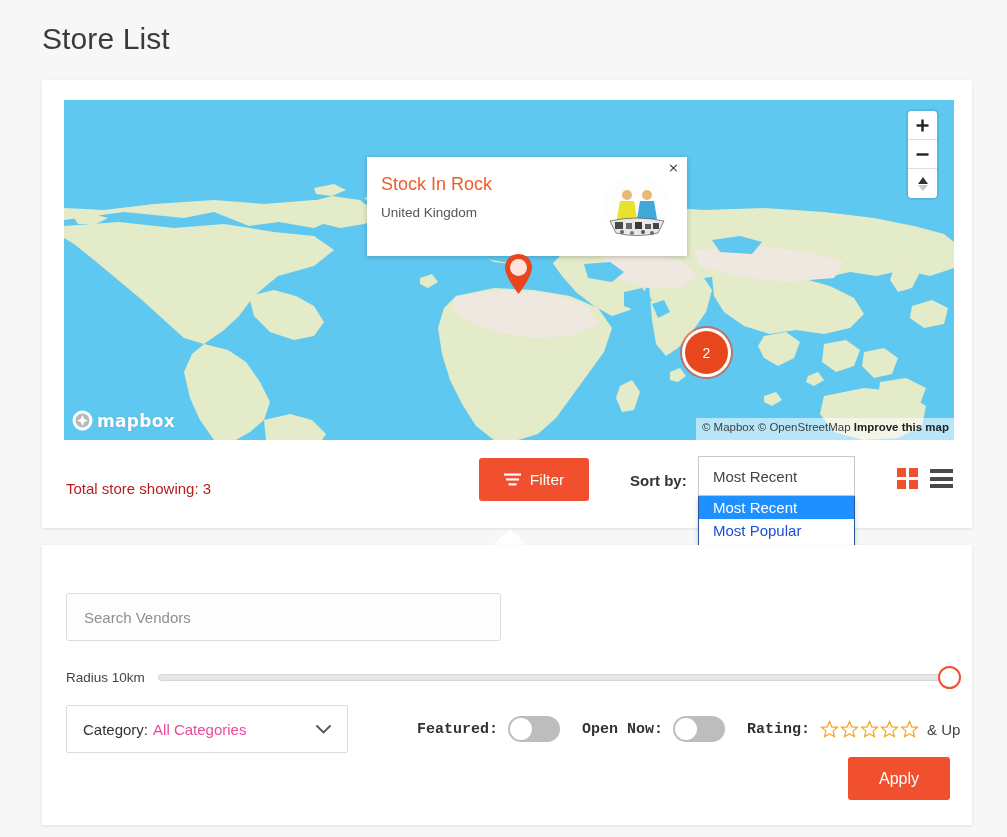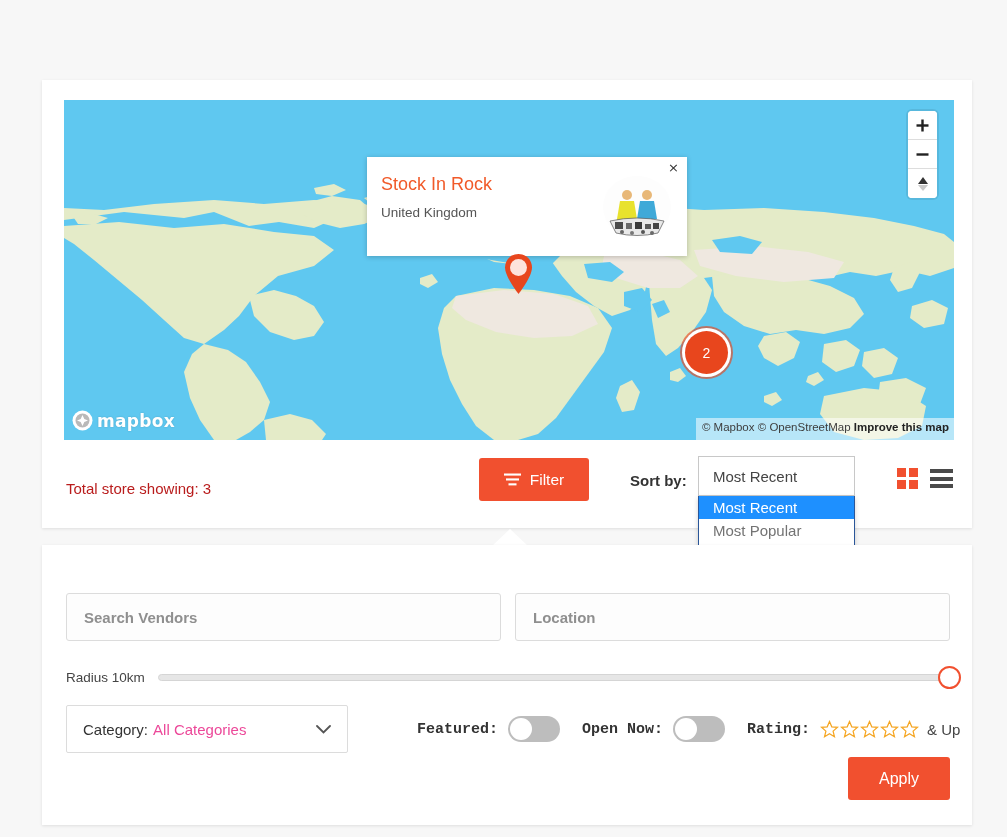--- a/index.html
+++ b/index.html
@@ -142,21 +142,21 @@
     cursor: pointer;
   }
   .select-list {
     width: 157px;
     border: 1px solid #2a5699; border-top: none;
     background: #fff;
     box-shadow: 0 2px 5px rgba(0,0,0,.18);
   }
   .select-opt {
     height: 23px; line-height: 23px;
-    padding-left: 14px; font-size: 15px; color: #737373;
+    padding-left: 14px; font-size: 15px; color: #1d4ed8;
     cursor: pointer;
   }
   .select-opt.sel { background: #1e90ff; color: #fff; }
 
   .view-toggles {
     position: absolute; left: 855px; top: 10px;
     display: flex; align-items: center; gap: 12px;
   }
   .grid-icon { width: 21px; height: 21px; display: grid; grid-template-columns: 1fr 1fr; grid-template-rows: 1fr 1fr; gap: 3px; cursor: pointer; }
   .grid-icon i { background: #f1502f; display: block; }
@@ -178,21 +178,20 @@
     border-bottom: 17px solid #fff;
   }
 
   .txt-input {
     position: absolute; height: 48px;
     border: 1px solid #dcdcdc; border-radius: 3px;
     background: #fdfdfd;
     padding-left: 17px; font-size: 15px; color: #333;
     font-family: "Liberation Sans", sans-serif;
     outline: none;
-    font-weight: bold;
   }
   .txt-input::placeholder { color: #8f8f8f; }
   #vendor-input { left: 24px; top: 48px; width: 435px; }
   #location-input { left: 473px; top: 48px; width: 435px; }
 
   .radius-row { position: absolute; left: 24px; top: 117px; width: 885px; height: 30px; display: flex; align-items: center; }
   .radius-label { font-size: 13.5px; color: #444; white-space: nowrap; text-align: right; }
   .slider-track {
     position: relative; margin-left: 13px;
     flex: 1; height: 7px; border-radius: 4px;
@@ -240,20 +239,21 @@
     background: #f1502f; border: none; border-radius: 3px;
     color: #fff; font-size: 16px; cursor: pointer;
     font-family: "Liberation Sans", sans-serif;
   }
 </style>
 </head>
 <body>
 
 <div class="page">
 
+  <h1 class="page-title">Store List</h1>
 
   <div class="map-card">
 
     <div class="map-wrap">
       <svg class="map-svg" viewBox="0 0 890 340" preserveAspectRatio="none">
         <rect x="0" y="0" width="890" height="340" fill="#5fc8f0"></rect>
         <g fill="#e4ebc8">
 
           <path d="M0,120 L60,112 L120,118 L150,112 L185,126 L215,122 L250,128 L268,120 L300,124 L330,112 L300,104 L250,100 L200,104 L150,100 L90,104 L40,110 L0,108 Z"></path>
           <path d="M0,126 L55,122 L110,128 L160,124 L210,132 L250,136 L270,150 L250,166 L214,176 L190,196 L175,216 L160,230 L140,244 L120,238 L100,220 L78,200 L54,180 L30,160 L10,144 L0,138 Z"></path>
@@ -425,21 +425,20 @@
       </div>
     </div>
   </div>
 
   <div class="panel-arrow"></div>
 
   <div class="filter-panel">
 
     <input class="txt-input" id="vendor-input" type="text" placeholder="Search Vendors" style="">
 
-    <input class="txt-input" id="location-input" type="text" placeholder="Location" style="">
 
     <div class="radius-row">
       <span class="radius-label">Radius 10km</span>
       <div class="slider-track">
         <div class="slider-knob"></div>
       </div>
     </div>
 
     <div class="cat-select">
       <span class="cat-label">Category:</span>

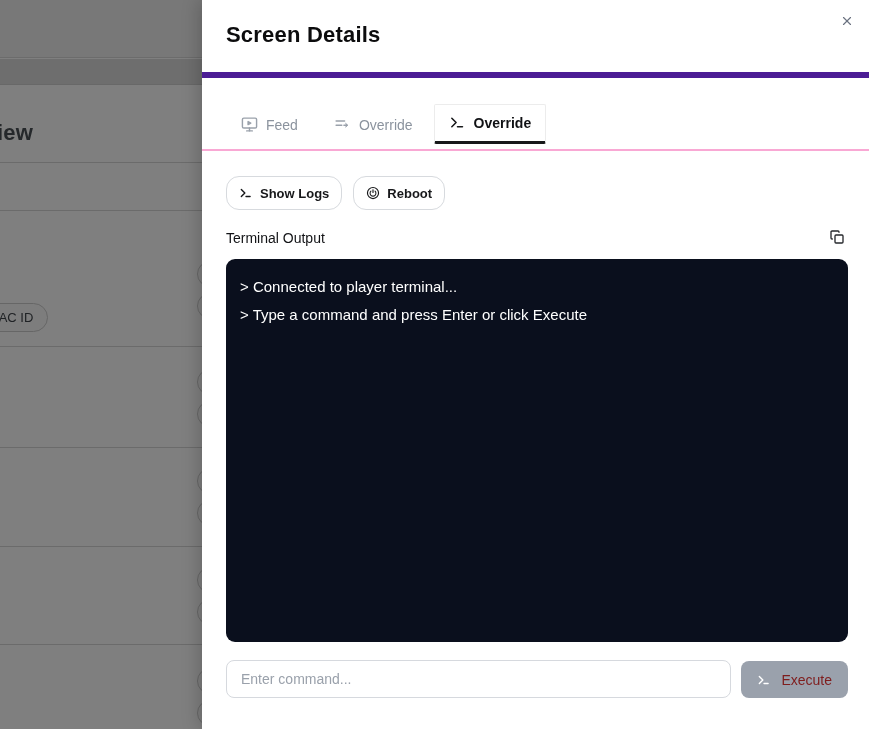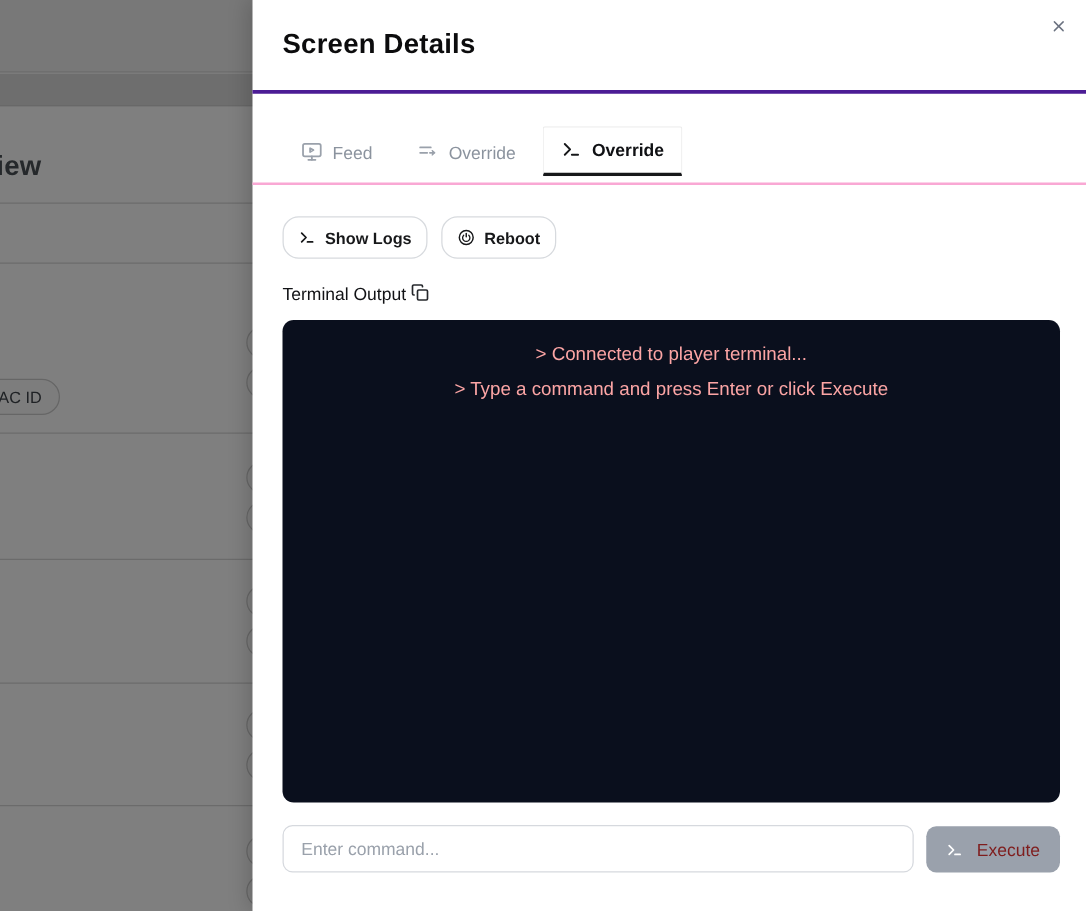--- a/index.html
+++ b/index.html
@@ -62,21 +62,21 @@
   
   .panel {
     position: absolute; top: 0; right: 0; width: 667px; height: 729px;
     background: #ffffff;
     box-shadow: -4px 0 16px rgba(0,0,0,0.18);
     display: flex; flex-direction: column;
   }
   .panel-header {
     position: relative;
     padding: 22px 24px 24px 24px;
-    border-bottom: 3px solid #4c1d95;
+    border-bottom: 6px solid #4c1d95;
   }
   .panel-title {
     font-size: 22px; font-weight: 700; color: #0c0c0d; letter-spacing: .2px;
   }
   .close-btn {
     position: absolute; top: 12px; right: 12px;
     width: 20px; height: 20px;
     display: flex; align-items: center; justify-content: center;
     color: #6b7280; cursor: pointer; background: none; border: none;
   }
@@ -112,38 +112,37 @@
     display: flex; align-items: center; gap: 7px;
     height: 25px; padding: 16px 12px;
     background: #ffffff; border: 1px solid #d7dade; border-radius: 13px;
     font-size: 13px; font-weight: 600; color: #17181a;
     cursor: pointer; font-family: inherit;
   }
   .chip-btn .chip-icon { display: flex; color: #17181a; }
 
   .section-row {
     margin-top: 17px;
-    display: flex; align-items: center; 
+    display: flex; align-items: center; justify-content: space-between;
   }
   .section-label { font-size: 14px; font-weight: 500; color: #111215; }
   .copy-btn {
     width: 22px; height: 22px; display: flex; align-items: center; justify-content: center;
     background: none; border: none; color: #26282c; cursor: pointer;
   }
 
   .terminal-box {
     margin-top: 10px; flex: 1;
     background: #0a0f1d; border-radius: 9px;
     padding: 14px 14px;
     overflow: hidden;
   }
   .terminal-line {
-    font-size: 15px; line-height: 28px; color: #fca5a5;
+    font-size: 15px; line-height: 28px; color: #ffffff;
     white-space: pre-wrap;
-    text-align: center;
   }
 
   .command-row { margin-top: 18px; display: flex; gap: 10px; }
   .command-input {
     flex: 1; height: 38px;
     border: 1px solid #d6d9de; border-radius: 8px;
     padding: 0 14px; font-size: 14px; color: #111215;
     font-family: inherit; outline: none;
   }
   .command-input::placeholder { color: #9aa1ab; }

----------

Goal of the exercise
Each line of the records that contains the string "outline" must be copied.

Output of the exercise
     outline: none;
     font-family: inherit; outline: none;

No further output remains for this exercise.